Chemotherapy with oxaliplatin administered before hepatectomy may cause hepatic sinusoidal obstruction syndrome (SOS) or severe postoperative complications such as liver failure, especially in cases that involve major hepatectomy (16). On the other hand, bevacizumab has been reported to protect against SOS (17). In the present case, mild SOS of grade 1 was observed and no postoperative liver complications occurred. Postoperative liver failure has been reported to be correlated with the administration of more than nine cycles of chemotherapy before surgery (18). In the present case, it was necessary to obtain informed consent after the planned first six cycles of chemotherapy.
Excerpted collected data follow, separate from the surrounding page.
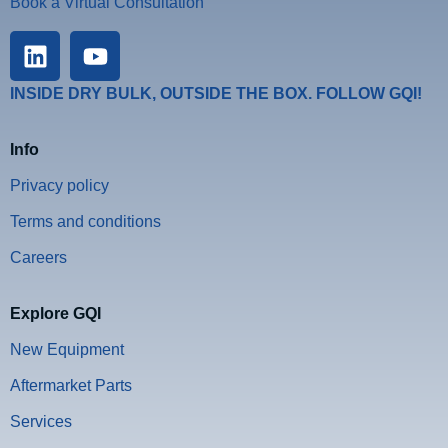
Book a Virtual Consultation
INSIDE DRY BULK, OUTSIDE THE BOX. FOLLOW GQI!
Info
Privacy policy
Terms and conditions
Careers
Explore GQI
New Equipment
Aftermarket Parts
Services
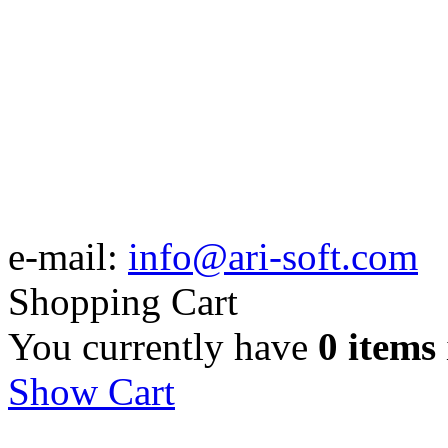
e-mail:
info@ari-soft.com
Shopping Cart
You currently have
0 items
Show Cart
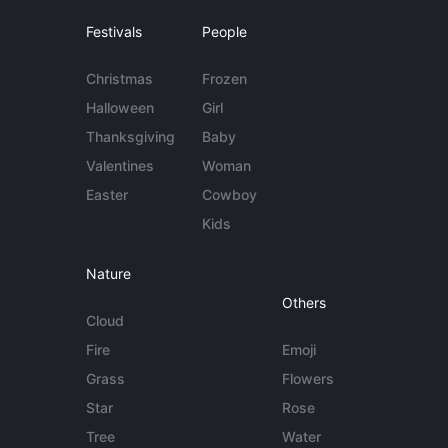
Festivals
People
Christmas
Frozen
Halloween
Girl
Thanksgiving
Baby
Valentines
Woman
Easter
Cowboy
Kids
Nature
Others
Cloud
Fire
Emoji
Grass
Flowers
Star
Rose
Tree
Water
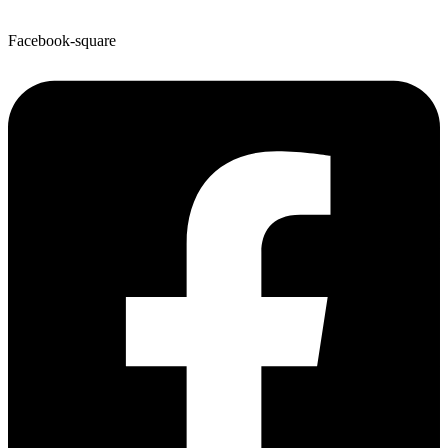
Facebook-square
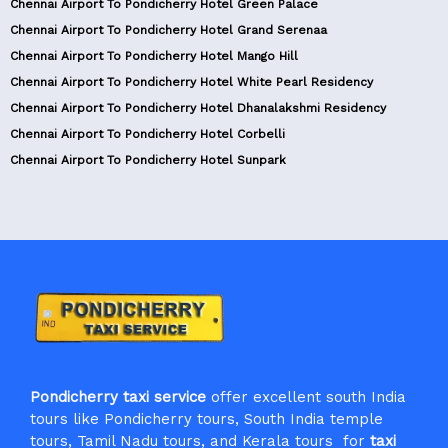
Chennai Airport To Pondicherry Hotel Green Palace
Chennai Airport To Pondicherry Hotel Grand Serenaa
Chennai Airport To Pondicherry Hotel Mango Hill
Chennai Airport To Pondicherry Hotel White Pearl Residency
Chennai Airport To Pondicherry Hotel Dhanalakshmi Residency
Chennai Airport To Pondicherry Hotel Corbelli
Chennai Airport To Pondicherry Hotel Sunpark
Pondicherry taxi service
offer excellent south India
tours like Pondicherry tours, South India temple
tours, Tamil Nadu tours, and Kerala tours for
taxi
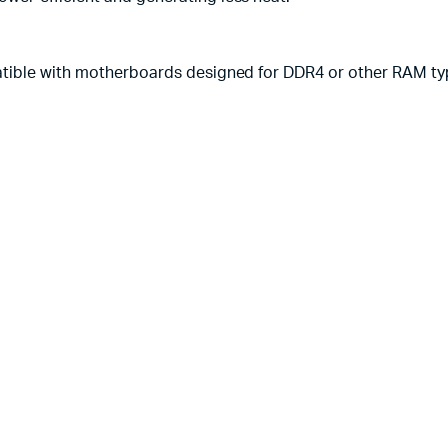
atible with motherboards designed for DDR4 or other RAM ty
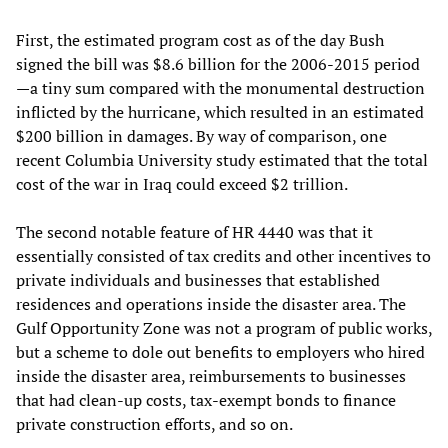
First, the estimated program cost as of the day Bush
signed the bill was $8.6 billion for the 2006-2015 period
—a tiny sum compared with the monumental destruction
inflicted by the hurricane, which resulted in an estimated
$200 billion in damages. By way of comparison, one
recent Columbia University study estimated that the total
cost of the war in Iraq could exceed $2 trillion.
The second notable feature of HR 4440 was that it
essentially consisted of tax credits and other incentives to
private individuals and businesses that established
residences and operations inside the disaster area. The
Gulf Opportunity Zone was not a program of public works,
but a scheme to dole out benefits to employers who hired
inside the disaster area, reimbursements to businesses
that had clean-up costs, tax-exempt bonds to finance
private construction efforts, and so on.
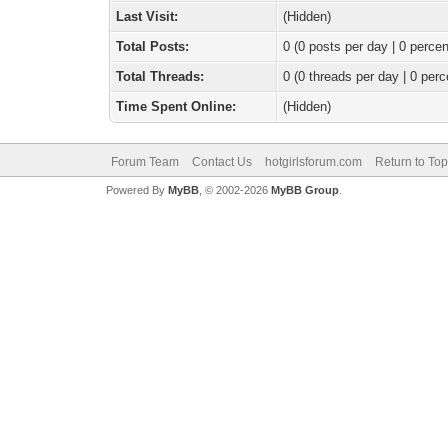
Last Visit:
(Hidden)
Total Posts:
0 (0 posts per day | 0 percen
Total Threads:
0 (0 threads per day | 0 perc
Time Spent Online:
(Hidden)
Forum Team
Contact Us
hotgirlsforum.com
Return to Top
Powered By
MyBB
, © 2002-2026
MyBB Group
.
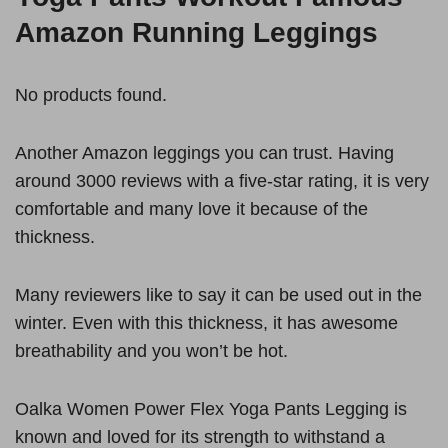
Amazon Running Leggings
No products found.
Another Amazon leggings you can trust. Having
around 3000 reviews with a five-star rating, it is very
comfortable and many love it because of the
thickness.
Many reviewers like to say it can be used out in the
winter. Even with this thickness, it has awesome
breathability and you won’t be hot.
Oalka Women Power Flex Yoga Pants Legging is
known and loved for its strength to withstand a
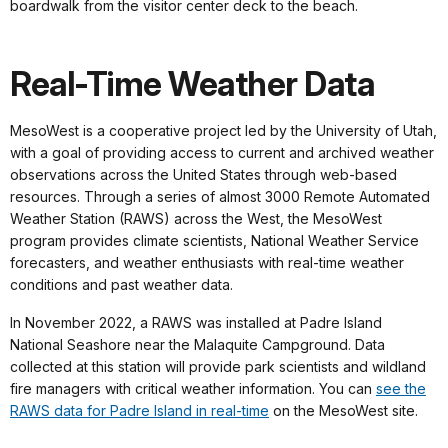
boardwalk from the visitor center deck to the beach.
Real-Time Weather Data
MesoWest is a cooperative project led by the University of Utah,
with a goal of providing access to current and archived weather
observations across the United States through web-based
resources. Through a series of almost 3000 Remote Automated
Weather Station (RAWS) across the West, the MesoWest
program provides climate scientists, National Weather Service
forecasters, and weather enthusiasts with real-time weather
conditions and past weather data.
In November 2022, a RAWS was installed at Padre Island
National Seashore near the Malaquite Campground. Data
collected at this station will provide park scientists and wildland
fire managers with critical weather information. You can
see the
RAWS data for Padre Island in real-time
on the MesoWest site.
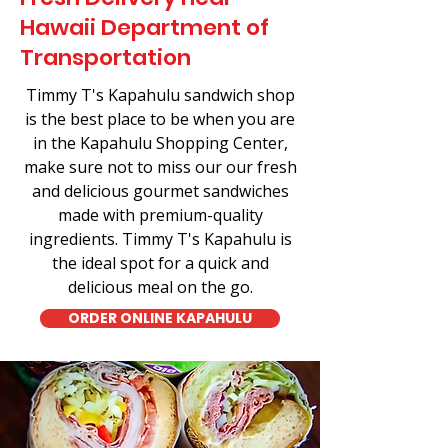
Hawaii Department of
Transportation
Timmy T's Kapahulu sandwich shop
is the best place to be when you are
in the Kapahulu Shopping Center,
make sure not to miss our our fresh
and delicious gourmet sandwiches
made with premium-quality
ingredients. Timmy T's Kapahulu is
the ideal spot for a quick and
delicious meal on the go.
ORDER ONLINE KAPAHULU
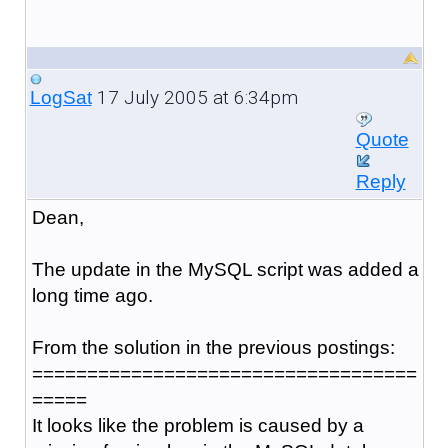
17 July 2005 at 6:34pm
LogSat
Quote
Reply
Dean,
The update in the MySQL script was added a
long time ago.
From the solution in the previous postings:
===================================
=====
It looks like the problem is caused by a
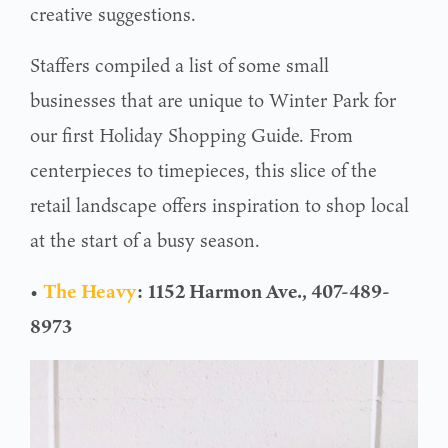
creative suggestions.
Staffers compiled a list of some small
businesses that are unique to Winter Park for
our first Holiday Shopping Guide. From
centerpieces to timepieces, this slice of the
retail landscape offers inspiration to shop local
at the start of a busy season.
•
The Heavy
:
1152 Harmon Ave., 407-489-
8973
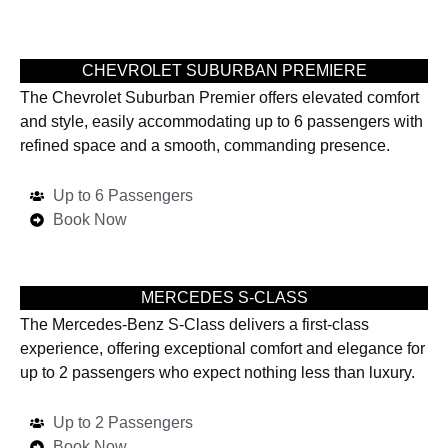
CHEVROLET SUBURBAN PREMIERE
The Chevrolet Suburban Premier offers elevated comfort
and style, easily accommodating up to 6 passengers with
refined space and a smooth, commanding presence.
Up to 6 Passengers
Book Now
MERCEDES S-CLASS
The Mercedes-Benz S-Class delivers a first-class
experience, offering exceptional comfort and elegance for
up to 2 passengers who expect nothing less than luxury.
Up to 2 Passengers
Book Now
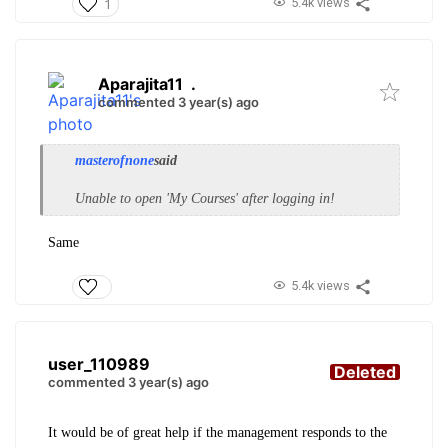
5.4k views
1
Aparajita11
.
commented 3 year(s) ago
masterofnone
said
Unable to open 'My Courses' after logging in!
Same
5.4k views
user_110989
Deleted
commented 3 year(s) ago
It would be of great help if the management responds to the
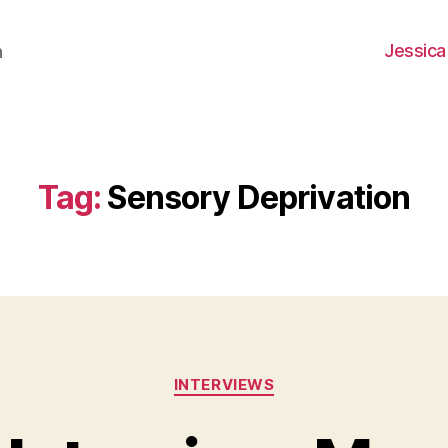
Jessica
h
Tag:
Sensory Deprivation
Categories
INTERVIEWS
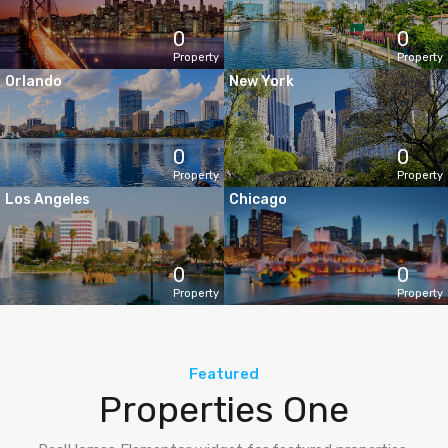
0
0
Property
Property
Orlando
New York
0
0
Property
Property
Los Angeles
Chicago
0
0
Property
Property
Featured
Properties One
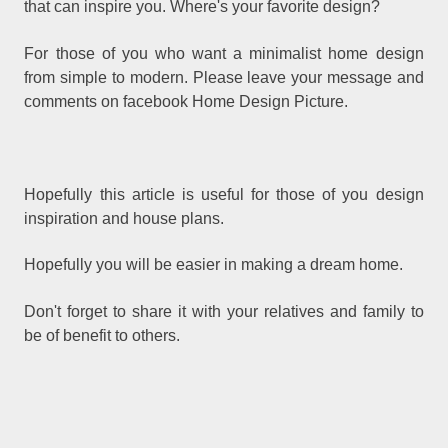
that can inspire you. Where's your favorite design?
For those of you who want a minimalist home design
from simple to modern. Please leave your message and
comments on facebook Home Design Picture.
Hopefully this article is useful for those of you design
inspiration and house plans.
Hopefully you will be easier in making a dream home.
Don't forget to share it with your relatives and family to
be of benefit to others.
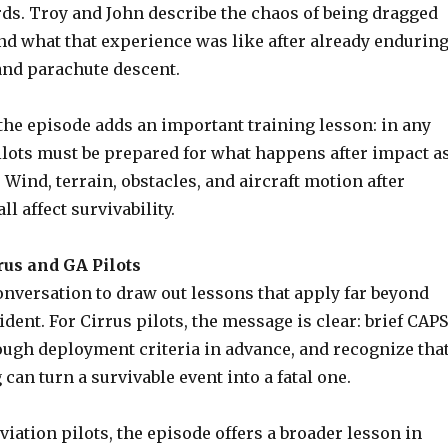
rds. Troy and John describe the chaos of being dragged
nd what that experience was like after already endurin
and parachute descent.
the episode adds an important training lesson: in any
ilots must be prepared for what happens after impact a
. Wind, terrain, obstacles, and aircraft motion after
l affect survivability.
rus and GA Pilots
onversation to draw out lessons that apply far beyond
ident. For Cirrus pilots, the message is clear: brief CAPS
ough deployment criteria in advance, and recognize tha
 can turn a survivable event into a fatal one.
aviation pilots, the episode offers a broader lesson in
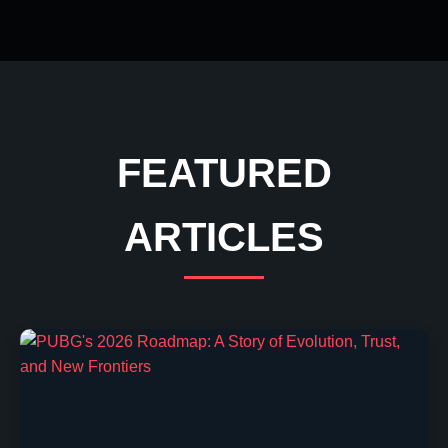
FEATURED
ARTICLES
A pCR occurring after the administration of neoadjuvant chemotherapy is considered to predict a better prognosis after resection of CRLM. Blazer et al. (7) reported that the 5-year survival rate was 75% in 25 patients who showed a pCR, and Adam et al. reported a rate of 76% in such patients (8). As the sigmoid colon cancer was curatively resected and no extrahepatic disease was observed in our patient, a superior prognosis was obtained in the present case.
Conclusions
We reported the case of a patient who showed a pCR after undergoing treatment with XELOX + Bev for synchronous resectable solitary liver metastasis from sigmoid colon cancer. The maximum diameter of the liver deposit in this case was 5.7 cm with a grade of H2 according to the Japanese classification. A pCR in a patient with H2 liver metastasis is considered rare based on a literature review.
Acknowledgements
Disclosure: The authors declare no conflict of interest.